Ok, I’ll explain how it works in my case:

Pytorch code runs 16 samplers each contains 128 envieronments. Each env is normal python class with all calculation moved to Numba part. So all envs is persistent (if you familar with gym envs so it is - pytorch produce actions, do step in envs and then observations and rewards returns back, after some steps envs resets and repeat same work pattern). All envs located inside 16 forked processes, which on windows obviously used spawn. But fork in my case provides 100% speed gain, so thats why I forced to use Ubuntu for learning. On windows I have 20k fps but on ubuntu my throughoutput is 50k.

I’m not sure that all functions compilling regularry since all envs are persistent and works in multiprocessing worker in loop.

Also I checked that problem located inside Numba code - it works fine without memory grows if I remove all @njit attributes.

So may be you’re right the core located with forking and numba on Ubunutu. Don’t think this is possible fragmentation issue since changing ENV malloc vars or even changing malloc to jemalloc does not help.

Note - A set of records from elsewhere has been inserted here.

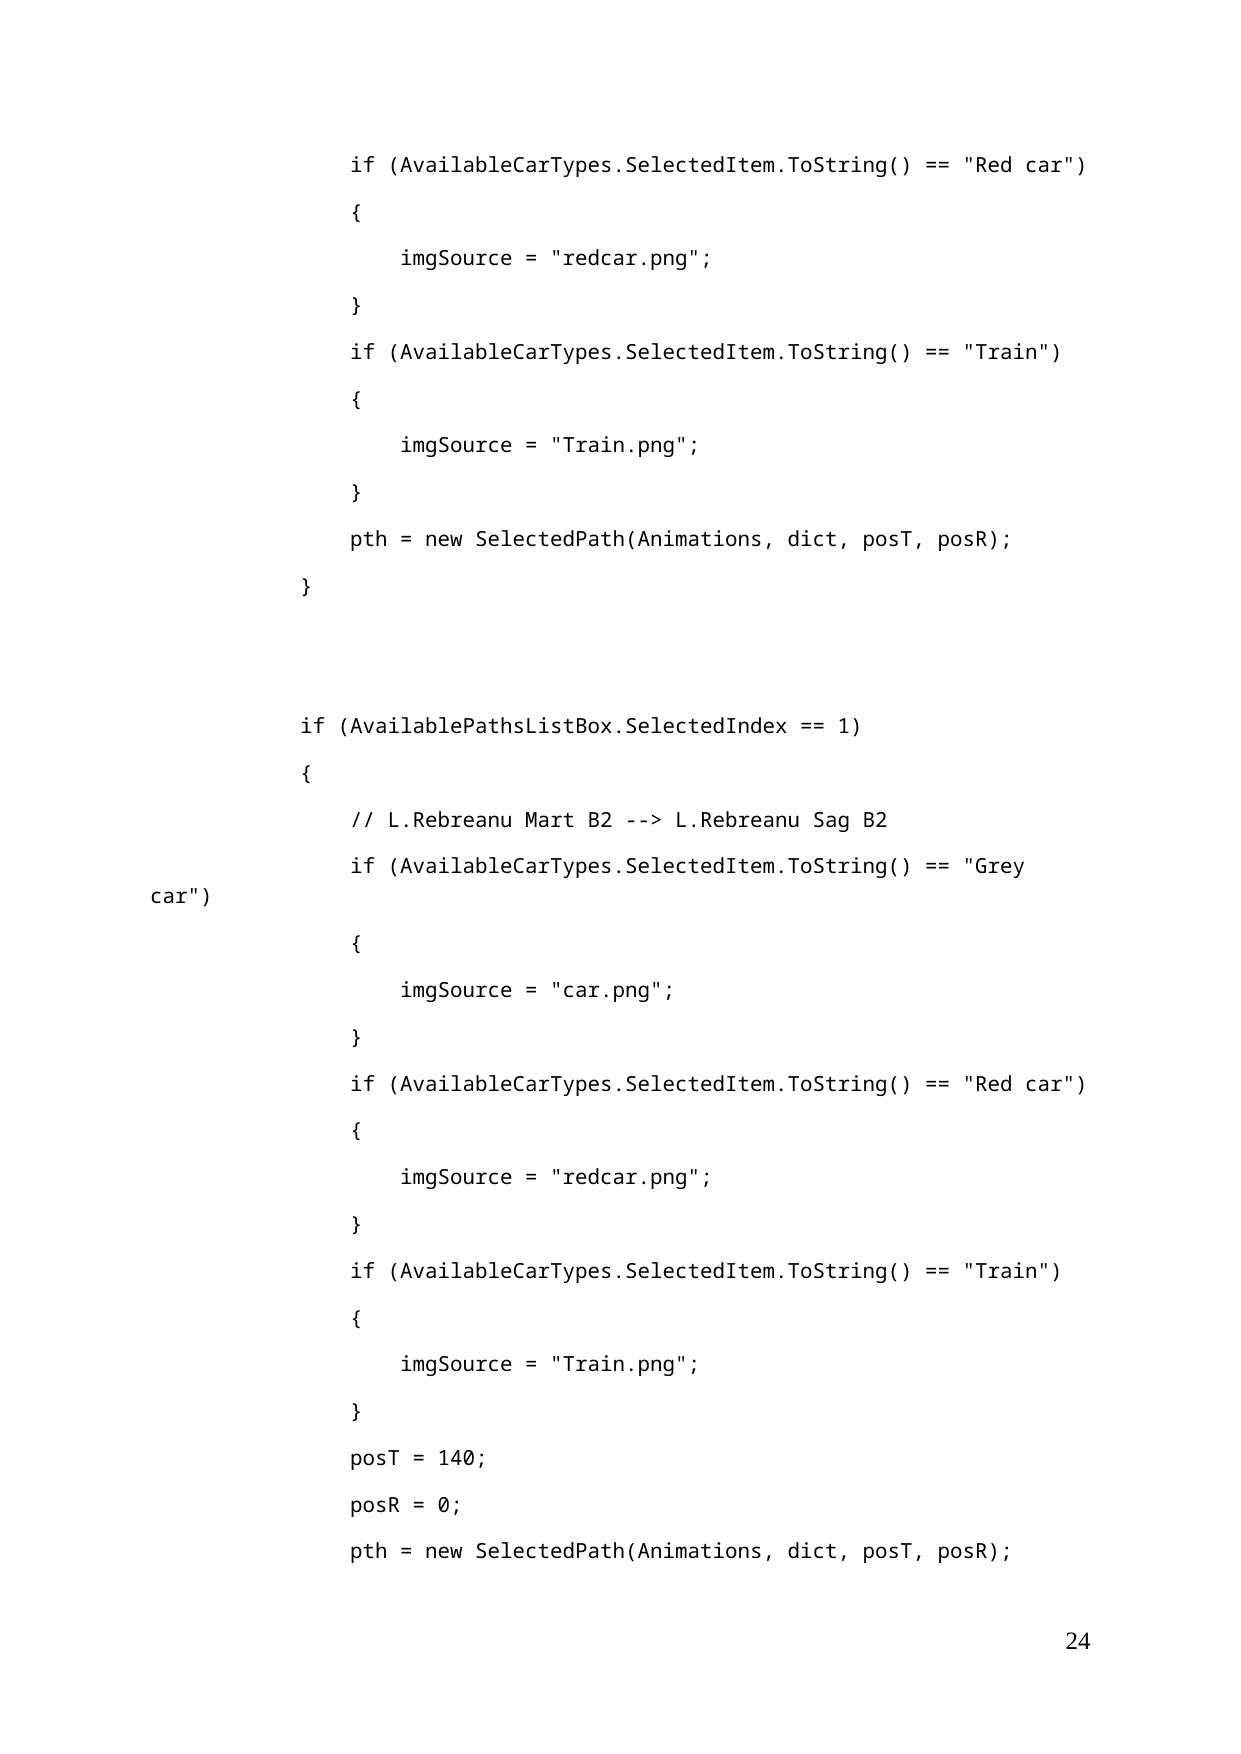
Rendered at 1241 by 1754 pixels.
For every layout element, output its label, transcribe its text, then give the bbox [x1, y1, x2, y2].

text { [150, 928, 1090, 957]
text imgSource = "redcar.png"; [150, 1162, 1090, 1191]
text } [150, 290, 1090, 319]
text { [150, 197, 1090, 225]
text } [150, 477, 1090, 506]
text if (AvailableCarTypes.SelectedItem.ToString() == "Train") [150, 1256, 1090, 1284]
text pth = new SelectedPath(Animations, dict, posT, posR); [150, 524, 1090, 553]
text imgSource = "car.png"; [150, 975, 1090, 1004]
text { [150, 758, 1090, 786]
text } [150, 1209, 1090, 1237]
text // L.Rebreanu Mart B2 --> L.Rebreanu Sag B2 [150, 805, 1090, 833]
text { [150, 1303, 1090, 1331]
text { [150, 384, 1090, 412]
text if (AvailableCarTypes.SelectedItem.ToString() == "Train") [150, 337, 1090, 366]
text } [150, 1396, 1090, 1424]
text if (AvailableCarTypes.SelectedItem.ToString() == "Grey car") [150, 852, 1090, 910]
text imgSource = "Train.png"; [150, 431, 1090, 459]
text imgSource = "redcar.png"; [150, 243, 1090, 272]
text if (AvailablePathsListBox.SelectedIndex == 1) [150, 711, 1090, 740]
text if (AvailableCarTypes.SelectedItem.ToString() == "Red car") [150, 1069, 1090, 1097]
text if (AvailableCarTypes.SelectedItem.ToString() == "Red car") [150, 150, 1090, 178]
text imgSource = "Train.png"; [150, 1349, 1090, 1378]
text { [150, 1116, 1090, 1144]
text posT = 140; [150, 1443, 1090, 1471]
text posR = 0; [150, 1490, 1090, 1518]
text pth = new SelectedPath(Animations, dict, posT, posR); [150, 1536, 1090, 1565]
text } [150, 571, 1090, 599]
text } [150, 1022, 1090, 1050]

Could you please explain more about immortal nature of LLVMs functions and how to check it. May be I’m using numba in wrong way.

PS: I send to Numba code large numpy np.float32 arrays and process them, so may be somehow copies of python and c++ arrays are stay in memory and GC don’t see it.

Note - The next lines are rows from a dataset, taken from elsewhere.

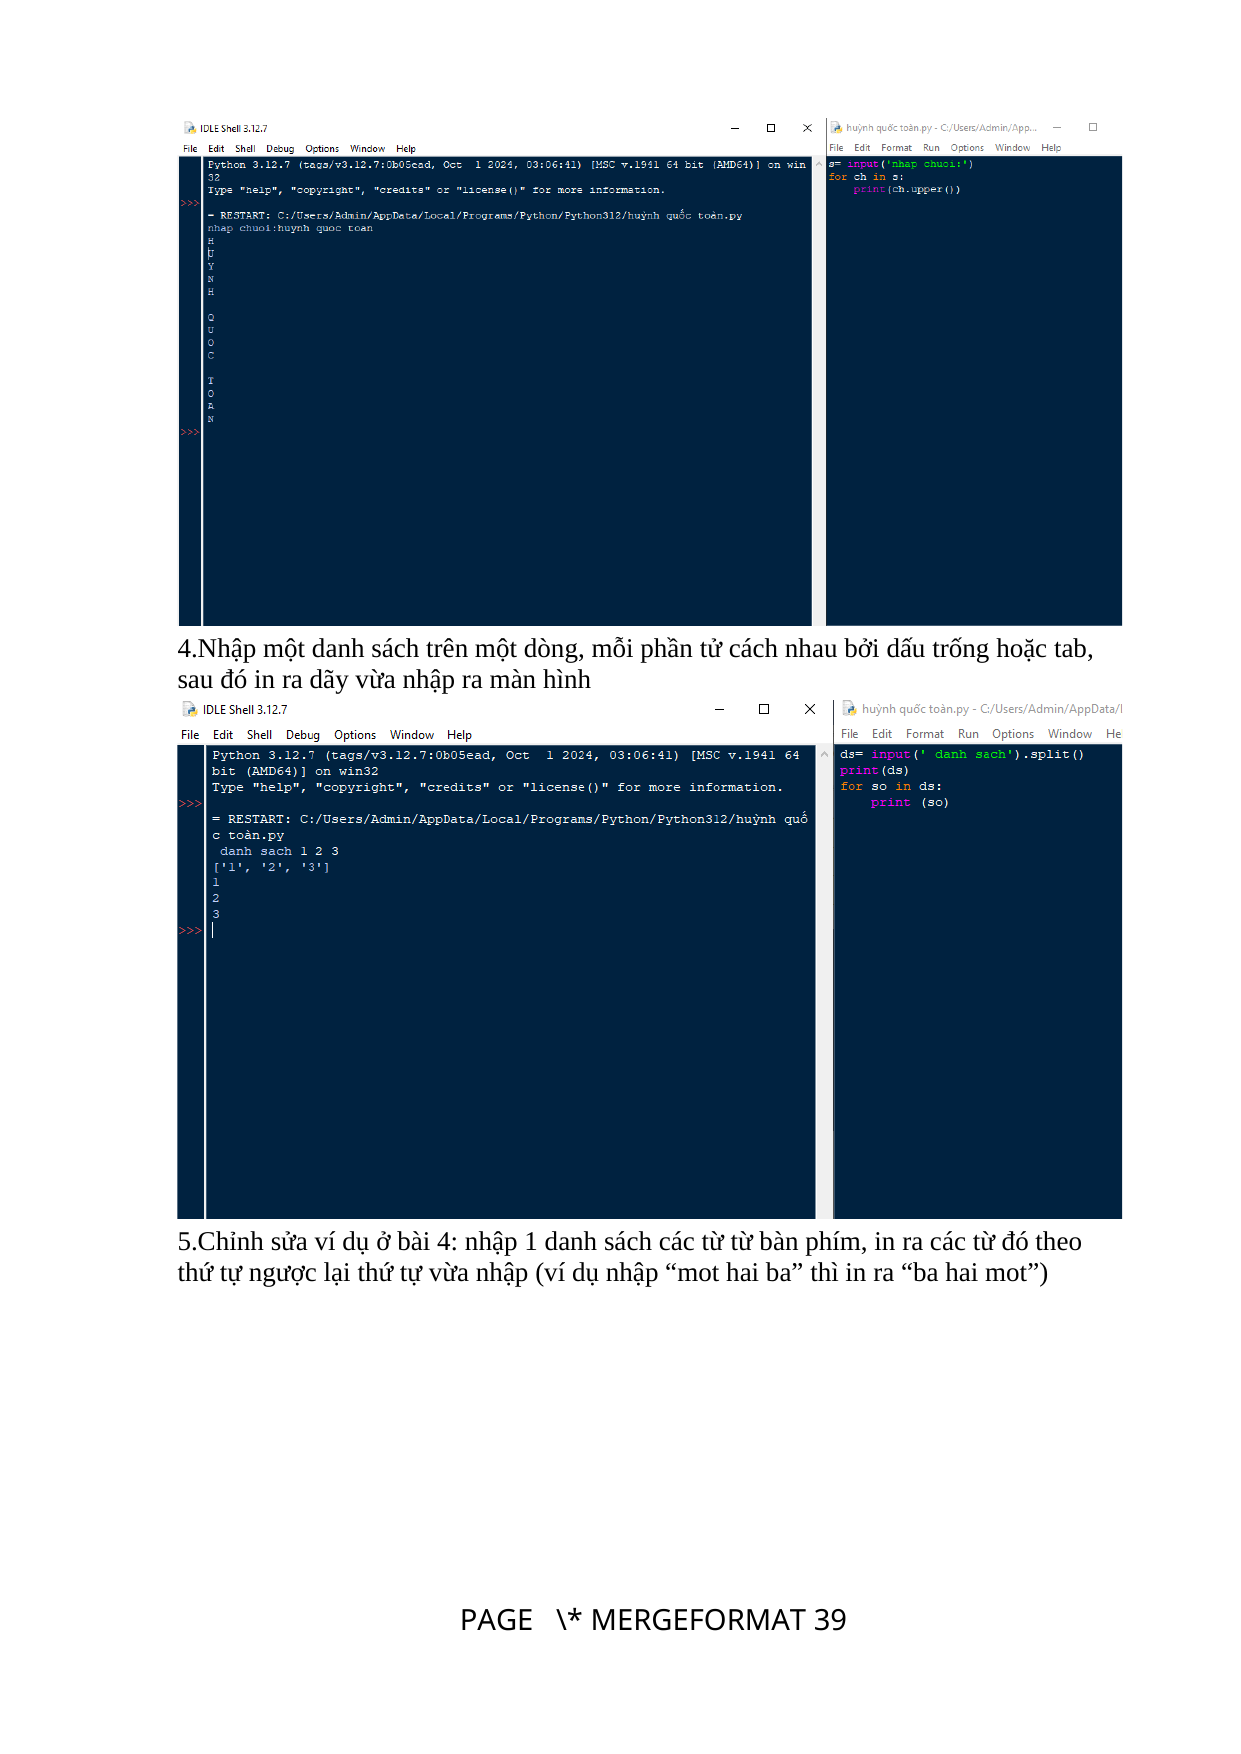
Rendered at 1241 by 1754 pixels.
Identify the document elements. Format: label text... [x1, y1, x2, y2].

picture [177, 118, 1123, 626]
text 4.Nhập một danh sách trên một dòng, mỗi phần tử cách nhau bởi dấu trống hoặc tab, sau đó in ra dãy vừa nhập ra màn hình [177, 632, 1122, 694]
picture [177, 700, 1123, 1219]
text 5.Chỉnh sửa ví dụ ở bài 4: nhập 1 danh sách các từ từ bàn phím, in ra các từ đó theo thứ tự ngược lại thứ tự vừa nhập (ví dụ nhập “mot hai ba” thì in ra “ba hai mot”) [177, 1224, 1122, 1287]
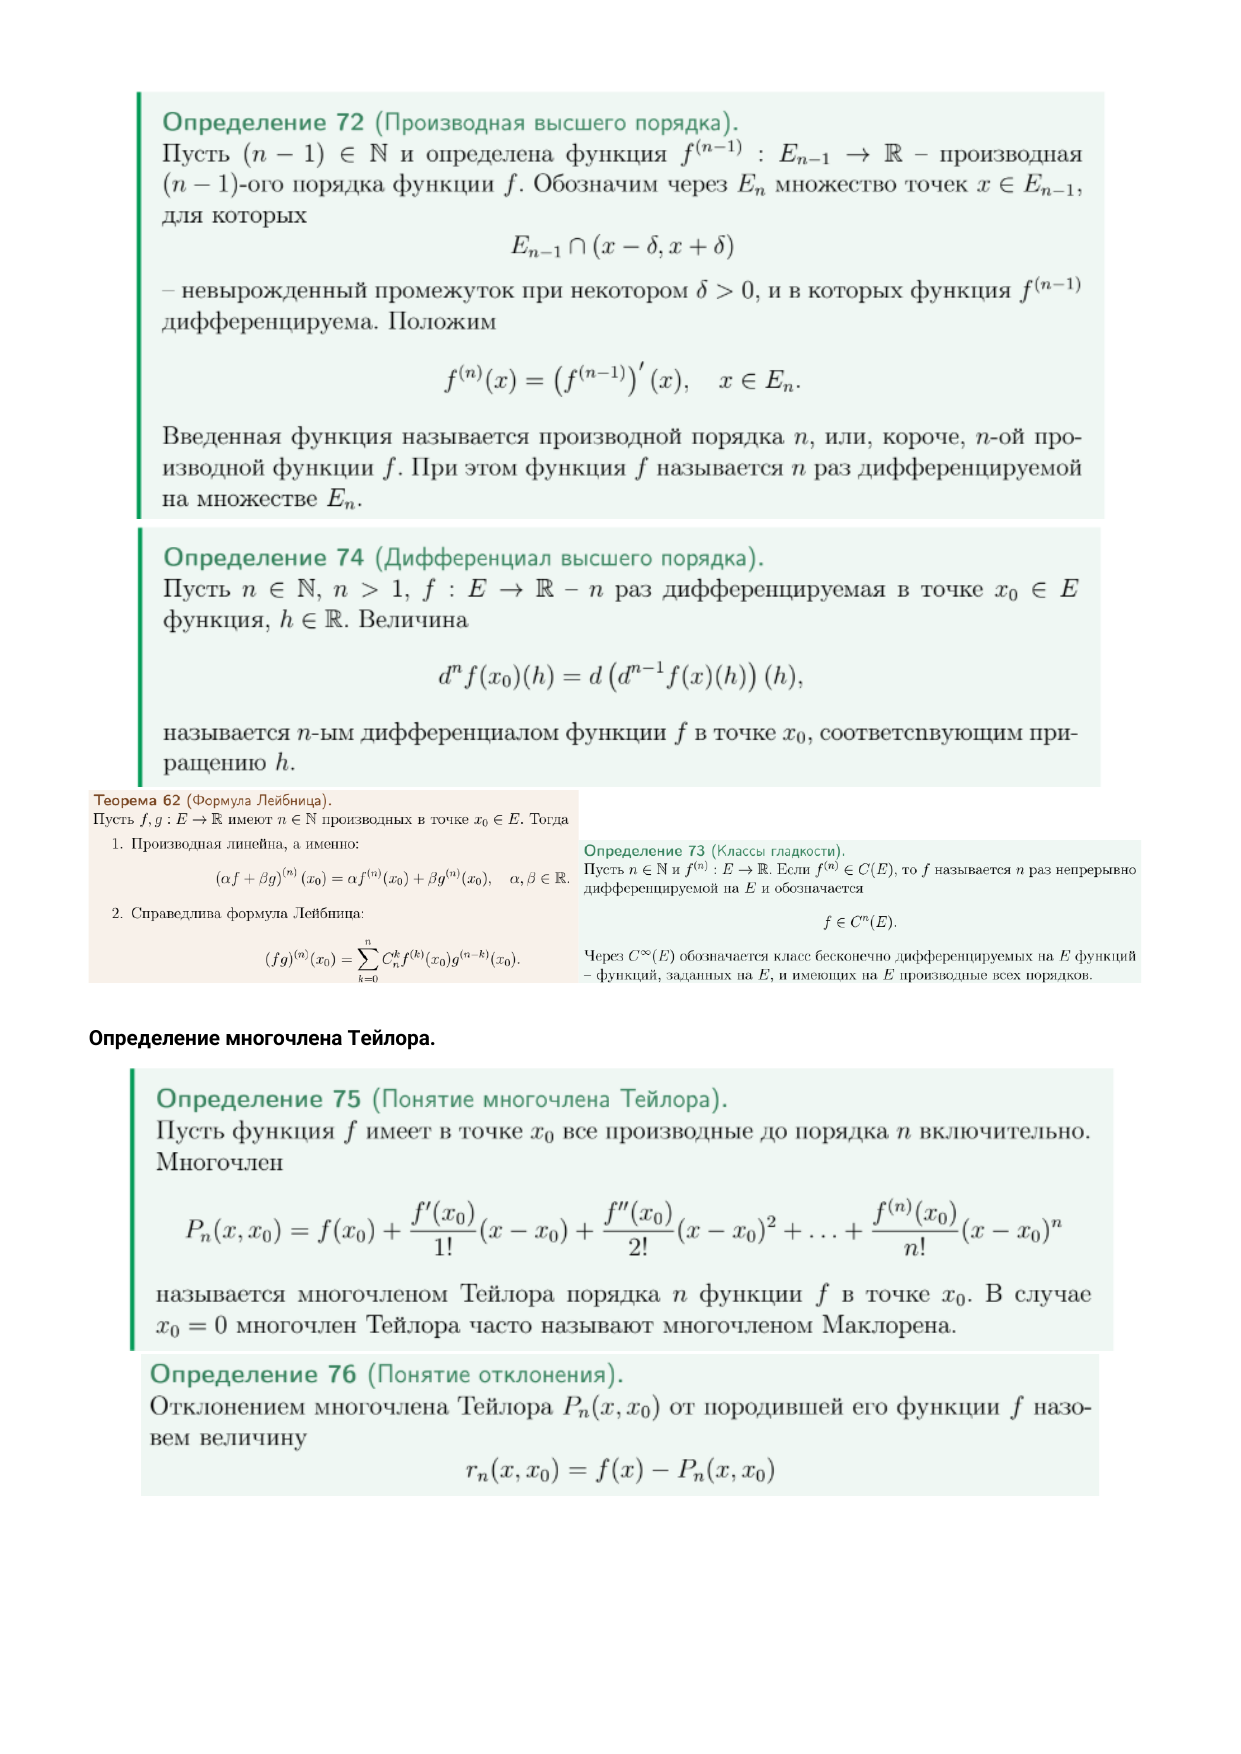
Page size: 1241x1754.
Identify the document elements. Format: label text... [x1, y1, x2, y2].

picture [133, 88, 1107, 519]
picture [141, 1354, 1100, 1496]
picture [125, 1062, 1116, 1351]
subtitle Определение многочлена Тейлора. [88, 1026, 1152, 1050]
picture [88, 790, 1142, 983]
picture [133, 522, 1107, 787]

@frankie4fingers this does sound like a fork vs. spawn issue.

When Numba compiles functions, it does so with LLVM. Numba’s LLVM usage has an internal cache which contains everything it has ever compiled, this cannot be cleared and is live for the lifetime of a process. If you compile lots of functions throughout the lifetime of a process this cache can obviously grow.